Nikki Jones

When We See Us: The Vision of Darnella Frazier

Session Abstract

This talk traces the courageous acts of witness/testimony displayed by Darnella Frazier,
the 17-year-old girl who recorded the 9-minute murder of George Floyd and then shared
it on Facebook. The post quickly went viral and ignited the largest collective protest
against police violence in our nation’s history. Tracing the moments before and after her
recording of George Floyd’s murder by then-Minneapolis police officer Derek Chauvin
reveals a way of seeing and sensing that affirms the value of Black life and transcends
the constraints of police vision. Frazier’s testimony on the night of Floyd’s murder
challenged the official record released by the Minneapolis Police Department,
demonstrating how police vision and Black Witness/Testimony exist in an ongoing battle
for the public imagination. Ten months later, as Derek Chauvin faced murder charges in
a court of law, Frazier once again used her testimony to defy and refuse the death-
dealing logics of police vision. The evidence produced through her way of seeing and
sensing, especially her video recording of George Floyd’s murder, turned out to be the
key to an unprecedented conviction of a police officer. Darnella Frazier’s commitment to
another way of seeing and sensing facilitates an expansive abolitionist imaginary that
continues to radiate outward from the rupture of Summer 2020.

Speaker Bio

Nikki Jones is a professor in the department of African American Studies at Berkeley. She served as the H. Michael and Jeanne Williams Department Chair of African American Studies from 2021-2024 and has been on faculty in the UC-system for over twenty years. Her work examines how the criminal legal system, policing, and violence impact the lives of Black people in the U.S. She is the author of two books: Between Good and Ghetto: African American Girls and Inner-City Violence (2010) and The Chosen Ones: Black Men and the Politics of Redemption (June 2018), which received the Michael J. Hindelang Outstanding Book Award from the American Society of Criminology in 2020. She is currently at work on her third book, Brutal &; Routine, which examines the enduring legacy of racist policing in the U.S. and the promise of abolitionist dreams.

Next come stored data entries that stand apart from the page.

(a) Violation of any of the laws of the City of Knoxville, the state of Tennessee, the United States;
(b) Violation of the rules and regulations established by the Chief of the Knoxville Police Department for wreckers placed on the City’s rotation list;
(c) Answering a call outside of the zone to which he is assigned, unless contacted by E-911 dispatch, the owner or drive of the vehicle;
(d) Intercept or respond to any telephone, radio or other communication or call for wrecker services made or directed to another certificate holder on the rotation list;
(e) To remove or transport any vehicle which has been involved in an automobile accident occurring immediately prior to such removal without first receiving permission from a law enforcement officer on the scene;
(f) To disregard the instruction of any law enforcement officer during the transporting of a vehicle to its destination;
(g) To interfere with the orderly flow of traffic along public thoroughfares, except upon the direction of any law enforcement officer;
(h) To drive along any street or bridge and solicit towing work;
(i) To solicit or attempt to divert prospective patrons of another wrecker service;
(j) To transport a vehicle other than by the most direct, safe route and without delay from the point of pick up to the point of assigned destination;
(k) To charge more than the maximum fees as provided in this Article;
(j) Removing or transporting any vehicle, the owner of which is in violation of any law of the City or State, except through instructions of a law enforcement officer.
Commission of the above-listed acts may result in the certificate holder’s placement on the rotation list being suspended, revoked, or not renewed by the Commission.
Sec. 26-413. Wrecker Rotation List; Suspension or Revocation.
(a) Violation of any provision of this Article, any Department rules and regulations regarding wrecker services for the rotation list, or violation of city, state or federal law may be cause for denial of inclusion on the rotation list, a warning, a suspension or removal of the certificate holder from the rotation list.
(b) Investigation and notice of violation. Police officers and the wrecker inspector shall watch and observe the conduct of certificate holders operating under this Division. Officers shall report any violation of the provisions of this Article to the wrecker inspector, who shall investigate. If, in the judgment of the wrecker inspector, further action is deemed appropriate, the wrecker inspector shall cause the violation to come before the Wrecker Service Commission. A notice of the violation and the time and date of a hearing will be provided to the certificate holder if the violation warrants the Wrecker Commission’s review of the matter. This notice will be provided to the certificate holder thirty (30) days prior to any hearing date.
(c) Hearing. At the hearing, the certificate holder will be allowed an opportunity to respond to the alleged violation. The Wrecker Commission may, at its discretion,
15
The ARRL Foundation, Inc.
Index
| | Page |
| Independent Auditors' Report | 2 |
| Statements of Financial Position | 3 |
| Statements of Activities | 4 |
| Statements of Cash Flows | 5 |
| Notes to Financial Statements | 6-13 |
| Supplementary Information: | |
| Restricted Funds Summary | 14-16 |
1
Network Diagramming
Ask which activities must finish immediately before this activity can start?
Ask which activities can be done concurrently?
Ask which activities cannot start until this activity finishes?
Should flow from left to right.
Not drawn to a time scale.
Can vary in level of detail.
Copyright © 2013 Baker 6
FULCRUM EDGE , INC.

More recent work includes the analysis of interviews with police officers and the analysis of video recordings of lethal and routine encounters between Black people and the police. Records of these encounters are housed in her research lab. Professor Jones has shared her expertise with numerous print, radio, and television news media outlets, including NPR, KCBS Radio, Axios.com, History.com, BBC World Newshour, Minnesota Public Radio, Time Magazine, KQED’s Forum, Ireland Today, Australia Broadcasting Corporation (The Drum), SF Weekly, The Dallas Morning News, and CNN’s “The Lead with Jake Tapper,” among others. Professor Jones is also a faculty affiliate with the Center for Race and Gender; the Department of Women and Gender Studies; and the Center for the Study of Law and Society at UC-Berkeley.